Saturday, 22 March 2008

I have to stop reading radical feminist writing. I consider myself a feminist, but with two caveats:

1) Some of my best friends are men. The vast majority of the men I see every day are kind, hard-working, intelligent people who respect women. In my world at least, hooting fratboys or growling wifebeaters or crazy fundies are outnumbered 10 to 1 by ordinary Joes doing the best they can to be decent people.

2) Call me a rich white het cis privilegebunny, but I don't feel very oppressed. Sometimes insulted, sometimes worried, sometimes concerned for the oppression of people in other places, but in my own life I just don't feel the boot on my neck. At work, at school, socially, nobody acts like I'm less than human or tries to enforce the Patriarchy on me directly. For me, in my daily life, I don't feel like being female is difficult or painful.
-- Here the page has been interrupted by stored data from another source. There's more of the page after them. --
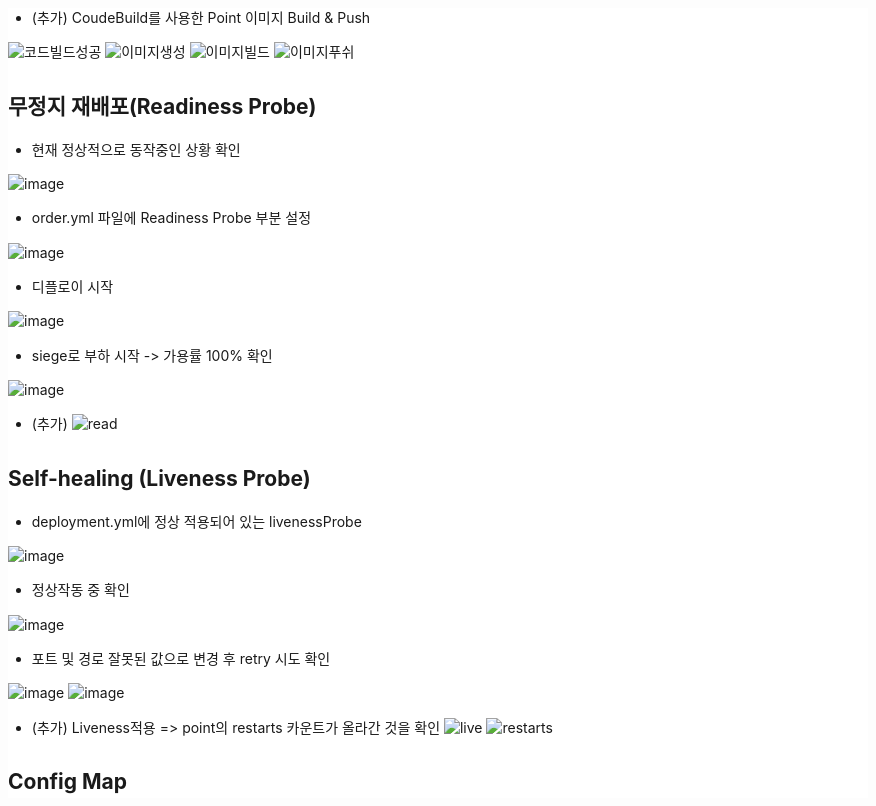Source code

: - (추가) CoudeBuild를 사용한 Point 이미지 Build & Push

![코드빌드성공](https://user-images.githubusercontent.com/25606601/127103414-ace97567-a09b-4d13-8a5b-a22c6898b90b.PNG)
![이미지생성](https://user-images.githubusercontent.com/25606601/127103340-59f67595-7570-4612-8204-8e05cd90641e.PNG)
![이미지빌드](https://user-images.githubusercontent.com/25606601/127103220-538514e1-728f-4baf-8689-1135e3cf0802.PNG)
![이미지푸쉬](https://user-images.githubusercontent.com/25606601/127103258-f9d2728a-72d3-4072-9c14-777ee8aa9a94.PNG)


## 무정지 재배포(Readiness Probe)
- 현재 정상적으로 동작중인 상황 확인

![image](https://user-images.githubusercontent.com/22028798/125400383-c6add480-e3ec-11eb-8e0b-aeddf0a0c8fb.png)

- order.yml 파일에 Readiness Probe 부분 설정

![image](https://user-images.githubusercontent.com/22028798/125400485-e5ac6680-e3ec-11eb-92ca-96c3abe91876.png)

- 디플로이 시작

![image](https://user-images.githubusercontent.com/22028798/125400543-fc52bd80-e3ec-11eb-8dc6-1a8ac53ef31d.png)

- siege로 부하 시작 -> 가용률 100% 확인

![image](https://user-images.githubusercontent.com/22028798/125400628-18565f00-e3ed-11eb-9c9c-ea4c64c6717d.png)

- (추가)
![read](https://user-images.githubusercontent.com/25606601/127104038-59c8ba03-709b-433e-926e-6c164decadfe.png)


## Self-healing (Liveness Probe)
- deployment.yml에 정상 적용되어 있는 livenessProbe

![image](https://user-images.githubusercontent.com/22028798/125394269-69ae2080-e3e4-11eb-9611-3a79a072cdfc.png)

- 정상작동 중 확인

![image](https://user-images.githubusercontent.com/22028798/125394378-906c5700-e3e4-11eb-9728-ed329ef46efc.png)

- 포트 및 경로 잘못된 값으로 변경 후 retry 시도 확인

![image](https://user-images.githubusercontent.com/22028798/125394475-b1cd4300-e3e4-11eb-8c80-d953e29bed0c.png)
![image](https://user-images.githubusercontent.com/22028798/125394858-4c2d8680-e3e5-11eb-98d6-3a7e3409bb6e.png)

- (추가) Liveness적용 => point의 restarts 카운트가 올라간 것을 확인
![live](https://user-images.githubusercontent.com/25606601/127104097-f8b4e1f4-d356-447c-848d-721f75c7cb7d.png)
![restarts](https://user-images.githubusercontent.com/25606601/127103873-a2a13b18-0aa5-4bfc-a8fe-a8368b2b417c.png)

## Config Map

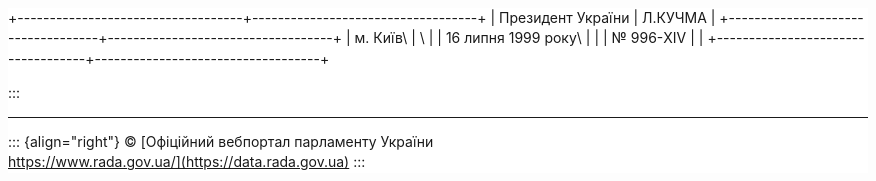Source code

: +-----------------------------------+-----------------------------------+
| Президент України                 | Л.КУЧМА                           |
+-----------------------------------+-----------------------------------+
| м. Київ\                          | \                                 |
| 16 липня 1999 року\               |                                   |
| № 996-XIV                         |                                   |
+-----------------------------------+-----------------------------------+

</div>
:::

------------------------------------------------------------------------

::: {align="right"}
© [Офіційний вебпортал парламенту України\
https://www.rada.gov.ua/](https://data.rada.gov.ua)
:::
So... my reactions to a lot of radical feminism tend to fall into the following narrow-minded horrible categories:

"Men aren't like that!"
"But I like sex! For me. Not because I've been brainwashed to be a pleasurebot for men, because it feels good in my vagina where I have nerves. And, yes, also emotionally, and there's nothing wrong with that."
"Oh grow some skin. Yes, that was offensive, but it didn't instantly remove all your human rights. Get some freakin' perspective."
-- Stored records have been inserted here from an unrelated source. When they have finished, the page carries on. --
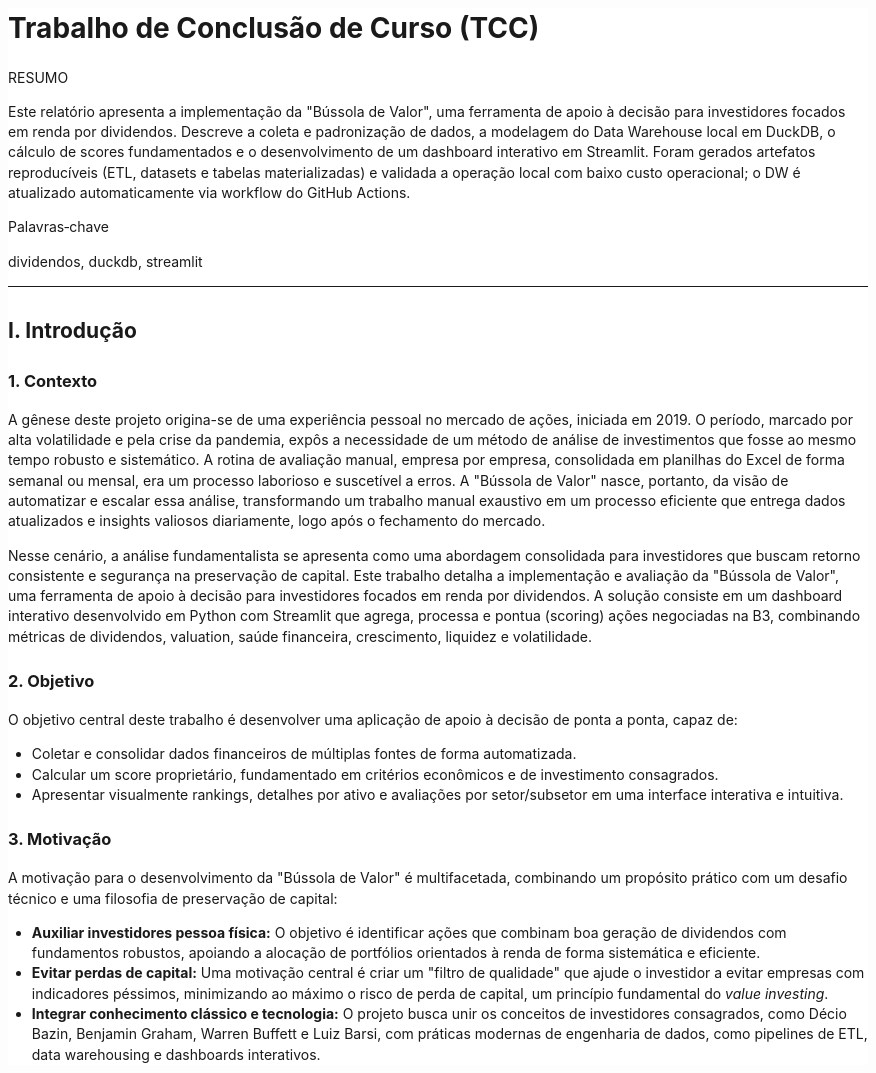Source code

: # Trabalho de Conclusão de Curso (TCC)

RESUMO

Este relatório apresenta a implementação da "Bússola de Valor", uma ferramenta de apoio à decisão para investidores focados em renda por dividendos. Descreve a coleta e padronização de dados, a modelagem do Data Warehouse local em DuckDB, o cálculo de scores fundamentados e o desenvolvimento de um dashboard interativo em Streamlit. Foram gerados artefatos reproducíveis (ETL, datasets e tabelas materializadas) e validada a operação local com baixo custo operacional; o DW é atualizado automaticamente via workflow do GitHub Actions.

Palavras‑chave

dividendos, duckdb, streamlit

---

## I. Introdução

### 1. Contexto

A gênese deste projeto origina-se de uma experiência pessoal no mercado de ações, iniciada em 2019. O período, marcado por alta volatilidade e pela crise da pandemia, expôs a necessidade de um método de análise de investimentos que fosse ao mesmo tempo robusto e sistemático. A rotina de avaliação manual, empresa por empresa, consolidada em planilhas do Excel de forma semanal ou mensal, era um processo laborioso e suscetível a erros. A "Bússola de Valor" nasce, portanto, da visão de automatizar e escalar essa análise, transformando um trabalho manual exaustivo em um processo eficiente que entrega dados atualizados e insights valiosos diariamente, logo após o fechamento do mercado.

Nesse cenário, a análise fundamentalista se apresenta como uma abordagem consolidada para investidores que buscam retorno consistente e segurança na preservação de capital. Este trabalho detalha a implementação e avaliação da "Bússola de Valor", uma ferramenta de apoio à decisão para investidores focados em renda por dividendos. A solução consiste em um dashboard interativo desenvolvido em Python com Streamlit que agrega, processa e pontua (scoring) ações negociadas na B3, combinando métricas de dividendos, valuation, saúde financeira, crescimento, liquidez e volatilidade.

### 2. Objetivo

O objetivo central deste trabalho é desenvolver uma aplicação de apoio à decisão de ponta a ponta, capaz de:

- Coletar e consolidar dados financeiros de múltiplas fontes de forma automatizada.
- Calcular um score proprietário, fundamentado em critérios econômicos e de investimento consagrados.
- Apresentar visualmente rankings, detalhes por ativo e avaliações por setor/subsetor em uma interface interativa e intuitiva.

### 3. Motivação

A motivação para o desenvolvimento da "Bússola de Valor" é multifacetada, combinando um propósito prático com um desafio técnico e uma filosofia de preservação de capital:

- **Auxiliar investidores pessoa física:** O objetivo é identificar ações que combinam boa geração de dividendos com fundamentos robustos, apoiando a alocação de portfólios orientados à renda de forma sistemática e eficiente.
- **Evitar perdas de capital:** Uma motivação central é criar um "filtro de qualidade" que ajude o investidor a evitar empresas com indicadores péssimos, minimizando ao máximo o risco de perda de capital, um princípio fundamental do *value investing*.
- **Integrar conhecimento clássico e tecnologia:** O projeto busca unir os conceitos de investidores consagrados, como Décio Bazin, Benjamin Graham, Warren Buffett e Luiz Barsi, com práticas modernas de engenharia de dados, como pipelines de ETL, data warehousing e dashboards interativos.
And I go nuts when I read stuff like this:
"In a patriarchy, the cornerstone of which is a paradigm of male dominance and female submission, women do not enjoy the same degree of personal sovereignty that men do. This oppressed condition obtains a priori to all other conditions, and nullifies any presumption of fully human status on the part of women. A woman, therefore, cannot freely “consent,” because her will is obviated by her status as a subhuman."

I don't know what kind of women-in-chains Gor crazyworld this author is coming from, but I'm pretty damn sure that no means no, yes means yes, and throwing up your hands and screaming "we're so oppressed we can't even make decisions!" is not actually advancing the cause of female strength and independence.
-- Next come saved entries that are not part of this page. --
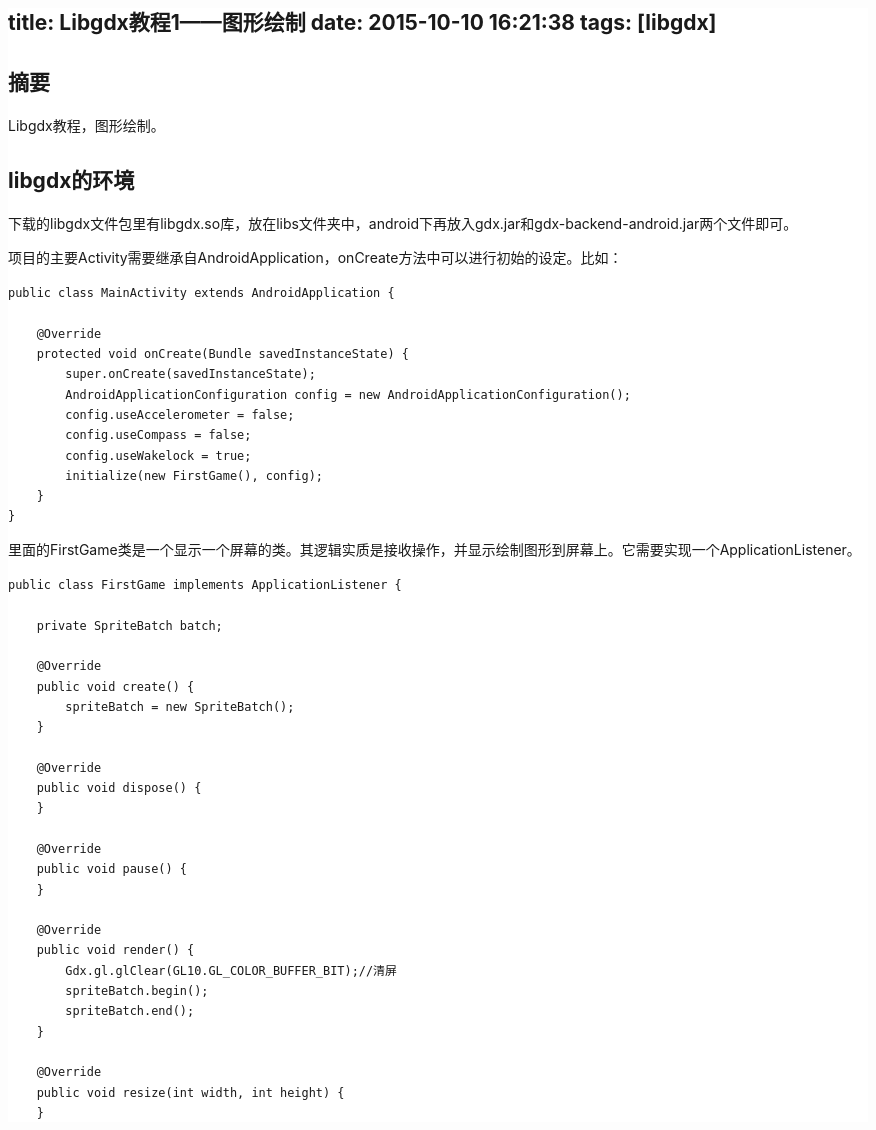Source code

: title: Libgdx教程1——图形绘制
date: 2015-10-10 16:21:38
tags: [libgdx]
---

## 摘要
Libgdx教程，图形绘制。


## libgdx的环境

下载的libgdx文件包里有libgdx.so库，放在libs文件夹中，android下再放入gdx.jar和gdx-backend-android.jar两个文件即可。

项目的主要Activity需要继承自AndroidApplication，onCreate方法中可以进行初始的设定。比如：

	public class MainActivity extends AndroidApplication {
	
		@Override
		protected void onCreate(Bundle savedInstanceState) {
			super.onCreate(savedInstanceState);
			AndroidApplicationConfiguration config = new AndroidApplicationConfiguration();
			config.useAccelerometer = false;
			config.useCompass = false;
			config.useWakelock = true;
			initialize(new FirstGame(), config);
		}
	}

里面的FirstGame类是一个显示一个屏幕的类。其逻辑实质是接收操作，并显示绘制图形到屏幕上。它需要实现一个ApplicationListener。

	public class FirstGame implements ApplicationListener {
	
		private SpriteBatch batch;
	
		@Override
		public void create() {
			spriteBatch = new SpriteBatch();
		}
	
		@Override
		public void dispose() {
		}
	
		@Override
		public void pause() {
		}
	
		@Override
		public void render() {
			Gdx.gl.glClear(GL10.GL_COLOR_BUFFER_BIT);//清屏
			spriteBatch.begin();
			spriteBatch.end();
		}
	
		@Override
		public void resize(int width, int height) {
		}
In fact, it's an example of something I've seen a few times in radfem thought--going so far that they actually come full circle. You see statements like "women aren't able to give consent" and "women just want love, but men exploit it for sex," and you might as well be on the Abstinence Warriors forum--it's the same stereotyping of both men and women and unreasonable fear of sex.

I'm a feminist. I really am, dammit. Our culture is permeated with weird ideas about femininity (and masculinity!) and it desperately does need to change. But if you don't take a realistic worldview and respect the people you're trying to change, you're not getting anywhere. And if you don't have sex until we reach perfect equality, well, buddy, you're never gonna get laid.



EDIT--REQUEST FOR OPPOSING COMMENTERS: Please don't say "Strawman!" or "Radfems don't believe that!" without giving a brief skim of what you do believe on the subject. And don't say "well, we respect women and think inequality is bad," because you get a whole lot more contentious than that when you're on your own turf, and it would behoove you to defend it rather than deny it.